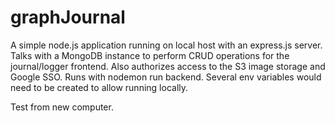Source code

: # graphJournal

A simple node.js application running on local host with an express.js server.
Talks with a MongoDB instance to perform CRUD operations for the journal/logger frontend. Also authorizes access to the S3 image storage and Google SSO.
Runs with nodemon run backend. Several env variables would need to be created to allow running locally.

Test from new computer.
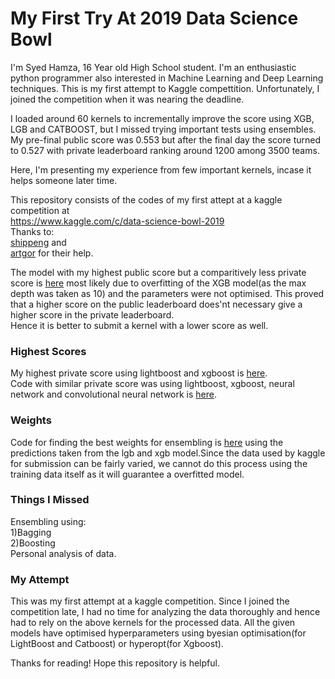 # My First Try At 2019 Data Science Bowl 
I'm Syed Hamza, 16 Year old High School student. I'm an enthusiastic python programmer also interested in Machine Learning and Deep Learning techniques. This is my first attempt to Kaggle compettition. Unfortunately, I joined the competition when it was nearing the deadline.

I loaded around 60 kernels to incrementally improve the score using XGB, LGB and CATBOOST, but I missed trying important tests using ensembles.  My pre-final public score was 0.553 but after the final day the score turned to 0.527 with private leaderboard ranking around 1200 among 3500 teams.

Here, I'm presenting my experience from few important kernels, incase it helps someone later time.

This repository consists of the codes of my first attept at a kaggle competition at <br/>
https://www.kaggle.com/c/data-science-bowl-2019 \
Thanks to: \
[shippeng](https://www.kaggle.com/shippeng/convert-to-regression-classification) and \
[artgor](https://www.kaggle.com/artgor/quick-and-dirty-regression) for their help.

The model with my highest public score but a comparitively less private score is [here](Overfit.ipynb) most likely due to overfitting of the XGB model(as the max depth was taken as 10) and the parameters were not optimised. This proved that a higher score on the public leaderboard does'nt necessary give a higher score in the private leaderboard. \
Hence it is better to submit a kernel with a lower score as well. 

### Highest Scores
My highest private score using lightboost and xgboost is [here](Highest_Score_0.ipynb).\
Code with similar private score was using lightboost, xgboost, neural network and convolutional neural network is [here](Highest_Score_1.ipynb).

### Weights 
Code for finding the best weights for ensembling is [here](weights_calculation.ipynb) using the predictions taken from the lgb and xgb model.Since the data used by kaggle for submission can be fairly varied, we cannot do this process using the training data itself as it will guarantee a overfitted model.

### Things I Missed
Ensembling using: \
1)Bagging \
2)Boosting \
Personal analysis of data.
### My Attempt
This was my first attempt at a kaggle competition. Since I joined the competition late, I had no time for analyzing the data thoroughly and hence had to rely on the above kernels for the processed data. All the given models have optimised hyperparameters using byesian optimisation(for LightBoost and Catboost) or hyperopt(for Xgboost).

Thanks for reading!
Hope this repository is helpful.



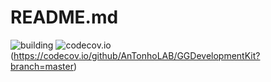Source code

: # README.md

![building](https://github.com/AnTonhoLAB/GGDevelopmentKit/actions/workflows/Tests.yml/badge.svg)
![codecov.io](https://codecov.io/github/AnTonhoLAB/GGDevelopmentKit/coverage.svg?branch=master)(https://codecov.io/github/AnTonhoLAB/GGDevelopmentKit?branch=master)
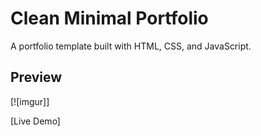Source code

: # Clean Minimal Portfolio

A portfolio template built with HTML, CSS, and JavaScript.

## Preview

[![imgur]]

[Live Demo]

---+---

§ INSTRUCTION:
Can you rewrite the records above, replacing every "kernels" with "notebooks" and keeping everything else the same? Leave the pictures out.

§ EXPECTED ANSWER:
Source code

: # graphJournal

A simple node.js application running on local host with an express.js server.
Talks with a MongoDB instance to perform CRUD operations for the journal/logger frontend. Also authorizes access to the S3 image storage and Google SSO.
Runs with nodemon run backend. Several env variables would need to be created to allow running locally.

Test from new computer.
 # My First Try At 2019 Data Science Bowl 
I'm Syed Hamza, 16 Year old High School student. I'm an enthusiastic python programmer also interested in Machine Learning and Deep Learning techniques. This is my first attempt to Kaggle compettition. Unfortunately, I joined the competition when it was nearing the deadline.

I loaded around 60 notebooks to incrementally improve the score using XGB, LGB and CATBOOST, but I missed trying important tests using ensembles.  My pre-final public score was 0.553 but after the final day the score turned to 0.527 with private leaderboard ranking around 1200 among 3500 teams.

Here, I'm presenting my experience from few important notebooks, incase it helps someone later time.

This repository consists of the codes of my first attept at a kaggle competition at <br/>
https://www.kaggle.com/c/data-science-bowl-2019 \
Thanks to: \
[shippeng](https://www.kaggle.com/shippeng/convert-to-regression-classification) and \
[artgor](https://www.kaggle.com/artgor/quick-and-dirty-regression) for their help.

The model with my highest public score but a comparitively less private score is [here](Overfit.ipynb) most likely due to overfitting of the XGB model(as the max depth was taken as 10) and the parameters were not optimised. This proved that a higher score on the public leaderboard does'nt necessary give a higher score in the private leaderboard. \
Hence it is better to submit a kernel with a lower score as well. 

### Highest Scores
My highest private score using lightboost and xgboost is [here](Highest_Score_0.ipynb).\
Code with similar private score was using lightboost, xgboost, neural network and convolutional neural network is [here](Highest_Score_1.ipynb).

### Weights 
Code for finding the best weights for ensembling is [here](weights_calculation.ipynb) using the predictions taken from the lgb and xgb model.Since the data used by kaggle for submission can be fairly varied, we cannot do this process using the training data itself as it will guarantee a overfitted model.

### Things I Missed
Ensembling using: \
1)Bagging \
2)Boosting \
Personal analysis of data.
### My Attempt
This was my first attempt at a kaggle competition. Since I joined the competition late, I had no time for analyzing the data thoroughly and hence had to rely on the above notebooks for the processed data. All the given models have optimised hyperparameters using byesian optimisation(for LightBoost and Catboost) or hyperopt(for Xgboost).

Thanks for reading!
Hope this repository is helpful.



Source code

: # README.md

![building](https://github.com/AnTonhoLAB/GGDevelopmentKit/actions/workflows/Tests.yml/badge.svg)
![codecov.io](https://codecov.io/github/AnTonhoLAB/GGDevelopmentKit/coverage.svg?branch=master)(https://codecov.io/github/AnTonhoLAB/GGDevelopmentKit?branch=master)
Source code

: # Clean Minimal Portfolio

A portfolio template built with HTML, CSS, and JavaScript.

## Preview

[![imgur]]

[Live Demo]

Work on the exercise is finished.